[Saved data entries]

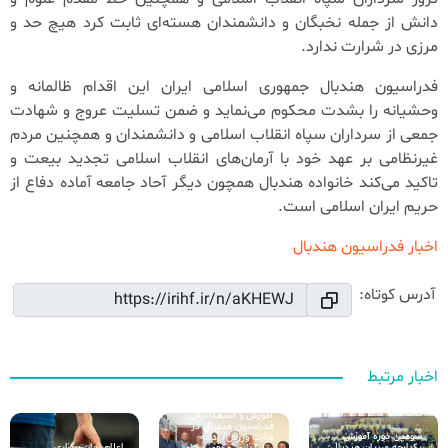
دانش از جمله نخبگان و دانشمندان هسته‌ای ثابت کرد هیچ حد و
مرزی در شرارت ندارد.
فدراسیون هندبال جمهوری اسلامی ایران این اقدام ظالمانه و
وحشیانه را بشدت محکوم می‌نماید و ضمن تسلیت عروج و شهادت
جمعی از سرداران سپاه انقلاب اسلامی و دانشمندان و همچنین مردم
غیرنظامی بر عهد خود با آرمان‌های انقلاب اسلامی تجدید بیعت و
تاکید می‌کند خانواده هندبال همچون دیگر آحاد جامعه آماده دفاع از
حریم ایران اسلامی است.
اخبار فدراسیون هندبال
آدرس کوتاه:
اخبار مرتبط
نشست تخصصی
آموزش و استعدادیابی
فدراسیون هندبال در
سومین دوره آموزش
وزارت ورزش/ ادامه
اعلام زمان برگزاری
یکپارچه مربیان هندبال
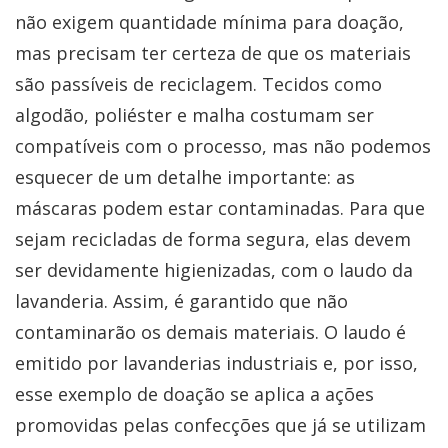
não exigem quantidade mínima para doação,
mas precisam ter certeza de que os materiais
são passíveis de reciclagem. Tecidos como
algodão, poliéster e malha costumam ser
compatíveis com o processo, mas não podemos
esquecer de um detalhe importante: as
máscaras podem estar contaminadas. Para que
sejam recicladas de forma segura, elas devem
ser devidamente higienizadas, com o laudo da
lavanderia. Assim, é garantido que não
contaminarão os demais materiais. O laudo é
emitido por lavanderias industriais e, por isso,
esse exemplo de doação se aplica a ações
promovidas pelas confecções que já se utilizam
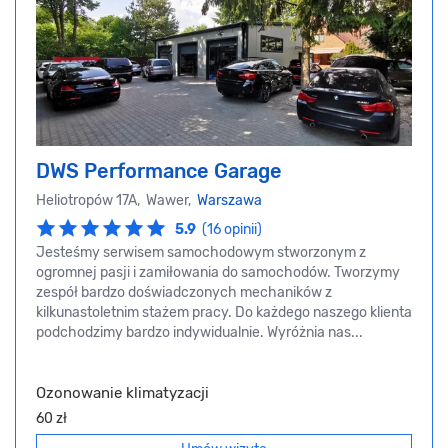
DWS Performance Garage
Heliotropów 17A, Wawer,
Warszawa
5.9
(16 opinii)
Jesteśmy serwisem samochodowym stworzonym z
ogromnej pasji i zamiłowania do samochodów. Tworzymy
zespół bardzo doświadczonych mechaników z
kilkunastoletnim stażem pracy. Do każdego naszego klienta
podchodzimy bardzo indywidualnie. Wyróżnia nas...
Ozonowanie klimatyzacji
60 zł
* * *
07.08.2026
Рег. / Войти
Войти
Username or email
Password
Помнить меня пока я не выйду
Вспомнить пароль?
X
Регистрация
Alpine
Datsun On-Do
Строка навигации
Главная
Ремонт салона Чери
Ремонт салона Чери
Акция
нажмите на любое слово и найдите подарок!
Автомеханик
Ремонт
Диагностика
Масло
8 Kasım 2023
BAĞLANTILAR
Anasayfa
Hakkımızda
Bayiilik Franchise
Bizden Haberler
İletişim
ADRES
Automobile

*Brief*
Each line of the data that has the string "انقلاب" should be returned.

*Solution to this exercise*
جمعی از سرداران سپاه انقلاب اسلامی و دانشمندان و همچنین مردم
غیرنظامی بر عهد خود با آرمان‌های انقلاب اسلامی تجدید بیعت و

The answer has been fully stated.